»»

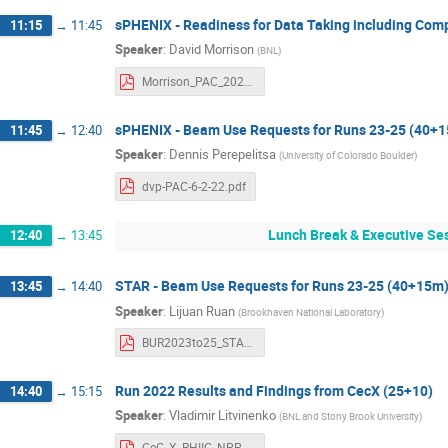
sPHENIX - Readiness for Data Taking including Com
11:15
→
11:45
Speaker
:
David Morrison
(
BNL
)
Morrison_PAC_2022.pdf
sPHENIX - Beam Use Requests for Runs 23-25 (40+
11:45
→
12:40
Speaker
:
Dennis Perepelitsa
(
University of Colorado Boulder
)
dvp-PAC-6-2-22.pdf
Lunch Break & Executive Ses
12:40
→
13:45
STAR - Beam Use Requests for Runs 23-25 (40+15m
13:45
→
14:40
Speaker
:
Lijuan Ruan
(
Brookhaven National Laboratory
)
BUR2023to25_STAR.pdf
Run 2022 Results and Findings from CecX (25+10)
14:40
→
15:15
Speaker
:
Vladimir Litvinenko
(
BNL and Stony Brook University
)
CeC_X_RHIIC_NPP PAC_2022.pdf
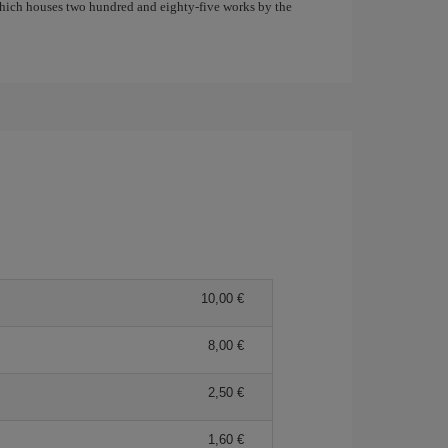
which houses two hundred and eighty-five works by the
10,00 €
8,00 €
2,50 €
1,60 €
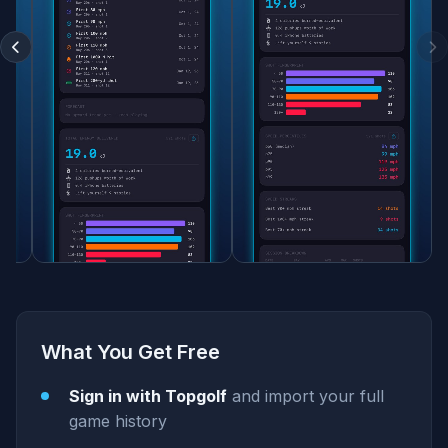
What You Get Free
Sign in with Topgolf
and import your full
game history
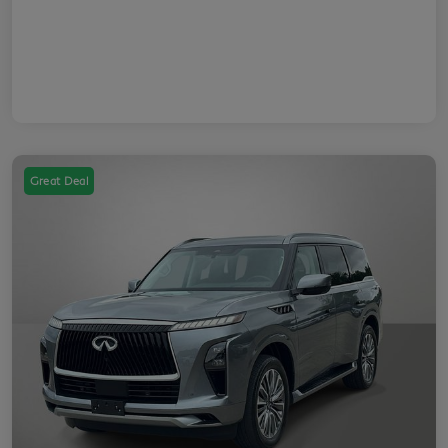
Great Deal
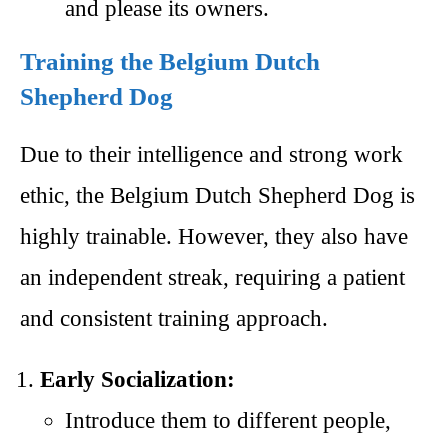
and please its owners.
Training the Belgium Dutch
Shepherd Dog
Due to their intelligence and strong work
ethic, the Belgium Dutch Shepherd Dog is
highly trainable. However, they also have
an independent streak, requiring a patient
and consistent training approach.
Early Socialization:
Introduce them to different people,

««
»»

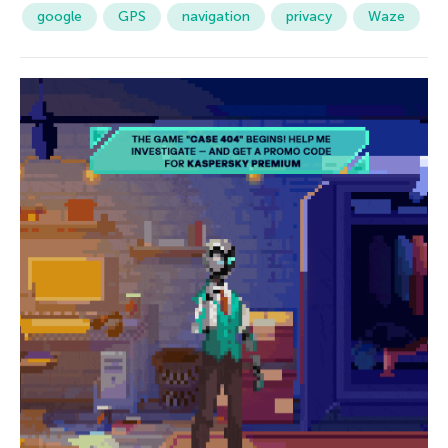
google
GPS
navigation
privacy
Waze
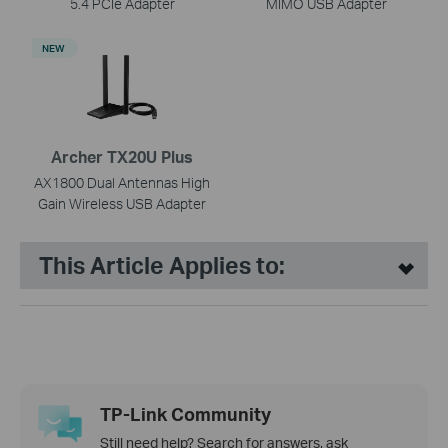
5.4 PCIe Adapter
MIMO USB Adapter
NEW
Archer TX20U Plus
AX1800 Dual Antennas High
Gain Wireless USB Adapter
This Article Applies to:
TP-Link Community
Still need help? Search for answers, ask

««
»»

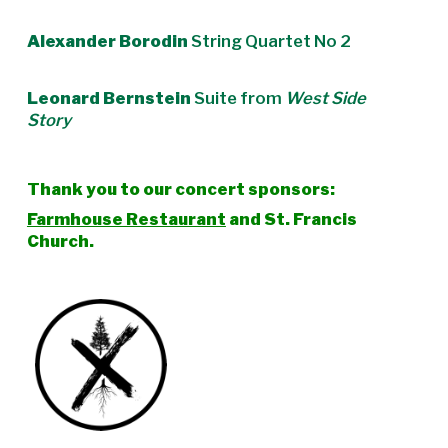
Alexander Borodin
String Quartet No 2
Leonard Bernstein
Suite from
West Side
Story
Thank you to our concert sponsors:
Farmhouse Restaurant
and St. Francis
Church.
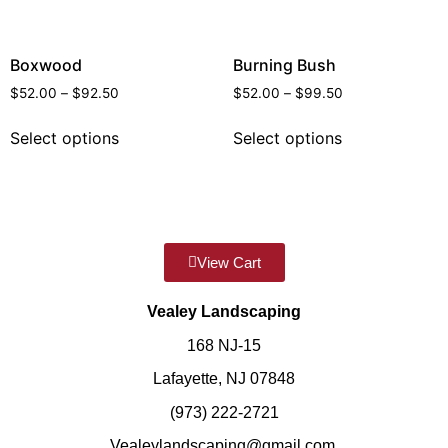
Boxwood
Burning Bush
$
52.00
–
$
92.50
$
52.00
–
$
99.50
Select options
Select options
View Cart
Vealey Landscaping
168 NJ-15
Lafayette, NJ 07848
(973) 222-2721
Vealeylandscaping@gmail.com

««

**Activity:**
Make an exact copy of the lines above, beginning with the line with "sPHENIX - Readiness" and ending with the line with "Introduce them to", and keep the pictures out of it.

**Your response:**
sPHENIX - Readiness for Data Taking including Com
11:15
→
11:45
Speaker
:
David Morrison
(
BNL
)
Morrison_PAC_2022.pdf
sPHENIX - Beam Use Requests for Runs 23-25 (40+
11:45
→
12:40
Speaker
:
Dennis Perepelitsa
(
University of Colorado Boulder
)
dvp-PAC-6-2-22.pdf
Lunch Break & Executive Ses
12:40
→
13:45
STAR - Beam Use Requests for Runs 23-25 (40+15m
13:45
→
14:40
Speaker
:
Lijuan Ruan
(
Brookhaven National Laboratory
)
BUR2023to25_STAR.pdf
Run 2022 Results and Findings from CecX (25+10)
14:40
→
15:15
Speaker
:
Vladimir Litvinenko
(
BNL and Stony Brook University
)
CeC_X_RHIIC_NPP PAC_2022.pdf
which houses two hundred and eighty-five works by the
10,00 €
8,00 €
2,50 €
1,60 €
What You Get Free
Sign in with Topgolf
and import your full
game history
Great Deal
and please its owners.
Training the Belgium Dutch
Shepherd Dog
Due to their intelligence and strong work
ethic, the Belgium Dutch Shepherd Dog is
highly trainable. However, they also have
an independent streak, requiring a patient
and consistent training approach.
Early Socialization:
Introduce them to different people,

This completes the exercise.